SELECTED EXCERPT:
# # #

Two out of three… three out of three?

…a reflection on my experience of the London Screenwriters’ Festival

Looking back over my postings, I have been remiss. This is my first post in a long while… Shock, horror!  What shall I write about?

Well, the lovely Lucy V at Bang2Write and of the London Screenwriters’ Festival e-mailed me and my fellow Lab Rats (more of that in a moment) and asked: could I possibly write some feedback on my script lab experience, please?

Of course, Lucy, since you asked so nicely!  :)

But, as I sit here writing this, I must reflect on the fact that one reason I have not posted much here of late, is that life gets in the way. …I have had plenty of other writing to do over this year – none the least a project I am working on now: a weighty tome of some thirty-two pages of “witness statement” for a tribunal I am in soon. …Some theatre!

It is a story – a narrative – based on over 500 pages of evidence, of what happened over a specific period; it has a beginning, middle and an end. It even comes with inciting incident, the fun and games of “the chase” and a resolution of many strands of intertwined sub-plots. Most importantly, to my mind, I am writing the statement knowing exactly who my audience is and exactly what reaction I want from them. If you are a fellow writer, does this sound familiar?

Guilty… I say!

“Guilty as charged, yer ‘onor”

# # #

STATED EXERCISE 1:
Summarize the blog post in two sentences.
STATED EXERCISE 2:
Report how many lines of the entries contain the string "Klar", with case counting, and give only that number.

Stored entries
# # #

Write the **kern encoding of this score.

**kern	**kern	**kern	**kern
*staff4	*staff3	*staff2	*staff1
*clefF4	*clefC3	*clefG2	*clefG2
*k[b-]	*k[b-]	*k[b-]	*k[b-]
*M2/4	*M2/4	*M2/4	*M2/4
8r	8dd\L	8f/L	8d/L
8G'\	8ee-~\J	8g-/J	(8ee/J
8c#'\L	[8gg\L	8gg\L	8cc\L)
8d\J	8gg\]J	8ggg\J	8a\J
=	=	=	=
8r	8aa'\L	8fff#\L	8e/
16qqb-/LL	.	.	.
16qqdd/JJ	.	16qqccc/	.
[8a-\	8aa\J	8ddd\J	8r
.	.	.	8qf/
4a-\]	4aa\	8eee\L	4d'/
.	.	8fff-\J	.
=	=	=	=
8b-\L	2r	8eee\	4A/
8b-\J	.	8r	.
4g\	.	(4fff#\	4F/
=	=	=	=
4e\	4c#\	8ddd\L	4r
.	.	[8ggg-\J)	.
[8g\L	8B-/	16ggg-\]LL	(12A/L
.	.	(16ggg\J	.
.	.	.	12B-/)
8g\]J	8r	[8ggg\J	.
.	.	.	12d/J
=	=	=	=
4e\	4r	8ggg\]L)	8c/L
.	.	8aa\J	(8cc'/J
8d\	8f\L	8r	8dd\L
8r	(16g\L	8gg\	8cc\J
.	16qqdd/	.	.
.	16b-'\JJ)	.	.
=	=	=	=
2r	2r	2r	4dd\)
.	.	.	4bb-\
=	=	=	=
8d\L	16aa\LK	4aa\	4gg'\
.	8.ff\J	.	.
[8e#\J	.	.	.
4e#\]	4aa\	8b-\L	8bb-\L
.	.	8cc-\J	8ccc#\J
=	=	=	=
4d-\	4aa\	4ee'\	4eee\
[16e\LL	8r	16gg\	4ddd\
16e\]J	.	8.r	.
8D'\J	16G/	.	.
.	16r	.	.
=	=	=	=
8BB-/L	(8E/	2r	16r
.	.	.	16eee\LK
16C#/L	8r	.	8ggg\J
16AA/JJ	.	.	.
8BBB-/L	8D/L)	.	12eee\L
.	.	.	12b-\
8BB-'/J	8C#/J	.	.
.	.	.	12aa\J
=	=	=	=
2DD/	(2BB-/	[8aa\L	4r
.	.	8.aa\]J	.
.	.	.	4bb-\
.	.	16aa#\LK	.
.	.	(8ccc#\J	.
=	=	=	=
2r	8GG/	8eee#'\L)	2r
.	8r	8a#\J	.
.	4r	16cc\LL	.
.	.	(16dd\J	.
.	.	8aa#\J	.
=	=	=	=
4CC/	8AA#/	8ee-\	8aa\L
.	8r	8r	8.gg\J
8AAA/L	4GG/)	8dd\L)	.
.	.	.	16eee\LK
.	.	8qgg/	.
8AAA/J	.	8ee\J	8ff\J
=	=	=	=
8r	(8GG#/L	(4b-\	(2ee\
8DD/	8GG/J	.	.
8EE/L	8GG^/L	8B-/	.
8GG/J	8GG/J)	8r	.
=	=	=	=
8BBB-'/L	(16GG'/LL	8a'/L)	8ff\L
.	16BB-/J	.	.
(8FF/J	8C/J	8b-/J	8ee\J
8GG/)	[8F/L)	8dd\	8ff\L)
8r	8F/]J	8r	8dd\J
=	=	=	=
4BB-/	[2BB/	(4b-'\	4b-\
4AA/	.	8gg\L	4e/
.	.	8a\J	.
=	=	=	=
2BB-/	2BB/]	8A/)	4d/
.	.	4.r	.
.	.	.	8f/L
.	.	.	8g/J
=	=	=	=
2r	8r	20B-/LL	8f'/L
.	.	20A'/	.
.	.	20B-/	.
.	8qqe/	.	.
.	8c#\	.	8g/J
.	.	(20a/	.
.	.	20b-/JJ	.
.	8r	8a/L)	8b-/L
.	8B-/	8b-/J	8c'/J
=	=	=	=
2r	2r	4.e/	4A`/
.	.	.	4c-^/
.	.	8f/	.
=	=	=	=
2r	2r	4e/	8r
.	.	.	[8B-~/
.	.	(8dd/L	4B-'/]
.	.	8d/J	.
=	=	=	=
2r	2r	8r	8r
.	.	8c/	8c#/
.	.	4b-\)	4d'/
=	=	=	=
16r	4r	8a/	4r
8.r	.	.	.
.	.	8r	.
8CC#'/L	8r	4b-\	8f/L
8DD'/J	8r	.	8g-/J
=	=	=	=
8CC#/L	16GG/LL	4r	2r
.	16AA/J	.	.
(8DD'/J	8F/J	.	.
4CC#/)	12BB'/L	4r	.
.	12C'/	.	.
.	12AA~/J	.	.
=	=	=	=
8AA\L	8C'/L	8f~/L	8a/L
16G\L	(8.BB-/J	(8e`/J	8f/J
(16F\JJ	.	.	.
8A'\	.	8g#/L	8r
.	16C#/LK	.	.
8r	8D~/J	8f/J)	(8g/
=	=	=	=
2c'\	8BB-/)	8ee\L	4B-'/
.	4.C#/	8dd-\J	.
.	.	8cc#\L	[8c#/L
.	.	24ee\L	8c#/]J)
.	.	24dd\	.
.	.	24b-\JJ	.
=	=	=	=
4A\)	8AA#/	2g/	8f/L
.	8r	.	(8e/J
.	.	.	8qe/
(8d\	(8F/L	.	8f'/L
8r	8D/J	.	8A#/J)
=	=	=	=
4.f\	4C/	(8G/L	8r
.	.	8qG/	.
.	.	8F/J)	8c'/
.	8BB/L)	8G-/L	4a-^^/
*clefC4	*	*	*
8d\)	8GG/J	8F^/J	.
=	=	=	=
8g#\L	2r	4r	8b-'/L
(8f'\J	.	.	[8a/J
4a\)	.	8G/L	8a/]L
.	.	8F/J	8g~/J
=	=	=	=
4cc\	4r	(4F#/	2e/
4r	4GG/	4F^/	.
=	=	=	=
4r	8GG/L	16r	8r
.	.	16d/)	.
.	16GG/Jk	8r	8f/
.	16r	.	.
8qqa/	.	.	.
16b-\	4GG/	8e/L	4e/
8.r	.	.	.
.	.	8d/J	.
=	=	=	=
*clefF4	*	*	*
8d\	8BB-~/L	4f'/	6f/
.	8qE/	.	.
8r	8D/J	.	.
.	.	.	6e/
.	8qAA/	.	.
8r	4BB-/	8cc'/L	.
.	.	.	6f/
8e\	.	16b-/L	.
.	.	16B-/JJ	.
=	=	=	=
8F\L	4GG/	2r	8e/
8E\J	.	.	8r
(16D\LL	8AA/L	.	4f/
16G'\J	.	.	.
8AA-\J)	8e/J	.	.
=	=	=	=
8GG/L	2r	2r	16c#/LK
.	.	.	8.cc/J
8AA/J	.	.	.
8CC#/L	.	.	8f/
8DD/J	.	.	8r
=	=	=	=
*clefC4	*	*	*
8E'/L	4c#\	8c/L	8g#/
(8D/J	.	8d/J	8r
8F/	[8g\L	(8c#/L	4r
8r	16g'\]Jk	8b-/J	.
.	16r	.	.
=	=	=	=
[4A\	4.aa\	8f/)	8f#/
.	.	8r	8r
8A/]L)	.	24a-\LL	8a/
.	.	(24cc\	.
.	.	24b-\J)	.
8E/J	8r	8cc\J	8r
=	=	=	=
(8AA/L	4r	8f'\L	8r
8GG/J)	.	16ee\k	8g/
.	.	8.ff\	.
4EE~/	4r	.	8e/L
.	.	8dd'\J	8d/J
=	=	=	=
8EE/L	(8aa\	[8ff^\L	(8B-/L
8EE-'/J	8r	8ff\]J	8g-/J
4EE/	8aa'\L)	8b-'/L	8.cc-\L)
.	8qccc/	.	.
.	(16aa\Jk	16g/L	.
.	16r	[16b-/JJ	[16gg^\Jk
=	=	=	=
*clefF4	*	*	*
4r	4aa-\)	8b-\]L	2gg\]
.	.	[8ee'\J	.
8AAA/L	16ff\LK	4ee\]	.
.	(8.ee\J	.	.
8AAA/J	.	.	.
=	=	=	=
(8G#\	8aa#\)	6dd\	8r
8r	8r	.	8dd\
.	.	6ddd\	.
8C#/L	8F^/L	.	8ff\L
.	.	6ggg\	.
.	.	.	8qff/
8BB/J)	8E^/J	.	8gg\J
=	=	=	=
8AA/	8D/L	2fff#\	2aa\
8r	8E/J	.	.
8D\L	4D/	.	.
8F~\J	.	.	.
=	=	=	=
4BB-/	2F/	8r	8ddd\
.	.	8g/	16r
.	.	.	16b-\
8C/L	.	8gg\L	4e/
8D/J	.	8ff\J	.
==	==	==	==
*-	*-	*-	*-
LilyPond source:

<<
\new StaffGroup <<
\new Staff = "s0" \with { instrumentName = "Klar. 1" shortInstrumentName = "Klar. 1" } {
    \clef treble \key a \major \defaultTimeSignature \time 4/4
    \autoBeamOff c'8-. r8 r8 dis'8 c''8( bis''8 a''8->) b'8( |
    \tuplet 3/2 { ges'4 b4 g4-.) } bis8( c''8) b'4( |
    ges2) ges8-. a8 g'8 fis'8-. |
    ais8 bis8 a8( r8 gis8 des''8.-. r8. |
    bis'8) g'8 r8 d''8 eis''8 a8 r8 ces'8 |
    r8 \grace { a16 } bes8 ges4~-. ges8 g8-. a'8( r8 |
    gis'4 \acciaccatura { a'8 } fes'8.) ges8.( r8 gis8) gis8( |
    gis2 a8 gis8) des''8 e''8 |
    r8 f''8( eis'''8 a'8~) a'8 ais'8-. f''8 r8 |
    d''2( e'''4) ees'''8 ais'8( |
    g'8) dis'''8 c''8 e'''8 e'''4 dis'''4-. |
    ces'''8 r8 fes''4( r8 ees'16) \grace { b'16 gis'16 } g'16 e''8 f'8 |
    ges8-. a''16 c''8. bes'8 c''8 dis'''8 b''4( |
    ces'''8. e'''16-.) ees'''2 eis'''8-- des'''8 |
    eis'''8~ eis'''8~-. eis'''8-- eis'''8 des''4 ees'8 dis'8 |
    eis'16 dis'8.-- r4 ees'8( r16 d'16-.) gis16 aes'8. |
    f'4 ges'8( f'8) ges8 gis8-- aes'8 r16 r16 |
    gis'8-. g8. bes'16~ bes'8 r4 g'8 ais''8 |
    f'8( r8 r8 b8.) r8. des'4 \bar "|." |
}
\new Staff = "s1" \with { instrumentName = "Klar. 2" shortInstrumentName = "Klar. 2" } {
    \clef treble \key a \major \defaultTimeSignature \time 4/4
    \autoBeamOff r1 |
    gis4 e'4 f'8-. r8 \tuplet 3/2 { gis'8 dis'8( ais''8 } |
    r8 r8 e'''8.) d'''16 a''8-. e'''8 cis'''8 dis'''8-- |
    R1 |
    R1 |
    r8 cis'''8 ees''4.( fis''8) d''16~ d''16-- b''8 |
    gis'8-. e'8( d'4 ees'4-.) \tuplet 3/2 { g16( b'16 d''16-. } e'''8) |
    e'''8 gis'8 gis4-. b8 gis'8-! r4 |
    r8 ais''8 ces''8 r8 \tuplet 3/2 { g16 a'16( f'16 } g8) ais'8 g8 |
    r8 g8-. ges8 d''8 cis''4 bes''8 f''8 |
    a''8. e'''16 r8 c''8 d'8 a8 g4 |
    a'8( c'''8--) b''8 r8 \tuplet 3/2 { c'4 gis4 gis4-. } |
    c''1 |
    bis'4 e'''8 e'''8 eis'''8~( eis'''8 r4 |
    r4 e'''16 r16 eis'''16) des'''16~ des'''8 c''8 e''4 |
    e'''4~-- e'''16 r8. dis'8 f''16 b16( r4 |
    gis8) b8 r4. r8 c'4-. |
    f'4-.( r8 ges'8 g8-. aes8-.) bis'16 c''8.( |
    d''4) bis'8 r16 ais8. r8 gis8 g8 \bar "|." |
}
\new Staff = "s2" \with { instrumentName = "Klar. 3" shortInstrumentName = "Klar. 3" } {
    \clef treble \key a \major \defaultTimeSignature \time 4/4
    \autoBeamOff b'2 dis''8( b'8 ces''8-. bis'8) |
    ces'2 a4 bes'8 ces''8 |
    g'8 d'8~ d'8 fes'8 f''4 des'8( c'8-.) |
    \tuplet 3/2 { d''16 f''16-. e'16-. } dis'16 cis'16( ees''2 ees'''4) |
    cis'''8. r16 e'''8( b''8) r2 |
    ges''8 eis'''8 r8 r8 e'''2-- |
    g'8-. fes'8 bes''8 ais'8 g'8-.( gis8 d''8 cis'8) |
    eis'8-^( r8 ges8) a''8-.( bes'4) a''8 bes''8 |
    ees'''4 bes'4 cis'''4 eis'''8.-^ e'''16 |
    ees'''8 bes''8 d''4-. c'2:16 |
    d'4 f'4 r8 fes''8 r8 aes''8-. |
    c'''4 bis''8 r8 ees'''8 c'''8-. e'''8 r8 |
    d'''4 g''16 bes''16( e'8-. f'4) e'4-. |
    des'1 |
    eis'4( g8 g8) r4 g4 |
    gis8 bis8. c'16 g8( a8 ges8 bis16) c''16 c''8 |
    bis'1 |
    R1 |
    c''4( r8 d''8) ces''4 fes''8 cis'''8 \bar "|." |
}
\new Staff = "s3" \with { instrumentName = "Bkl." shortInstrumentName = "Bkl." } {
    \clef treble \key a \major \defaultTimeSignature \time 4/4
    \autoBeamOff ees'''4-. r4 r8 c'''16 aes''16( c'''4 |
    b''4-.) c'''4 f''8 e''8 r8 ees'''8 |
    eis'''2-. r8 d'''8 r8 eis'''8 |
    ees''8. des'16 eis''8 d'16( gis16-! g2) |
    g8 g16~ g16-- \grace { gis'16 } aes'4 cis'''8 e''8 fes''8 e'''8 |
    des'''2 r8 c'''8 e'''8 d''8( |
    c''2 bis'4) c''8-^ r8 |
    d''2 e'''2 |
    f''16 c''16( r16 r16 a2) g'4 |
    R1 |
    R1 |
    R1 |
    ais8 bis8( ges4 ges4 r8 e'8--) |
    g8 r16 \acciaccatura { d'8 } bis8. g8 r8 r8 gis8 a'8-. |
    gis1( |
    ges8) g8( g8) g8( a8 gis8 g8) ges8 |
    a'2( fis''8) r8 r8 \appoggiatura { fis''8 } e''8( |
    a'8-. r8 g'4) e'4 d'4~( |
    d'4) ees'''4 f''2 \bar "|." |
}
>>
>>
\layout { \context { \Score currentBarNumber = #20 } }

# # #

COMPLETE OUTPUT 1:
In the blog post, the writer returns after a long gap in posting to say that Lucy V of Bang2Write and the London Screenwriters' Festival asked for feedback on the writer's script lab experience. The writer explains that life has gotten in the way, including a thirty-two-page witness statement for an upcoming tribunal, which the writer describes as a narrative with a beginning, middle and end, written with a known audience and a desired reaction in mind.

COMPLETE OUTPUT 2:
3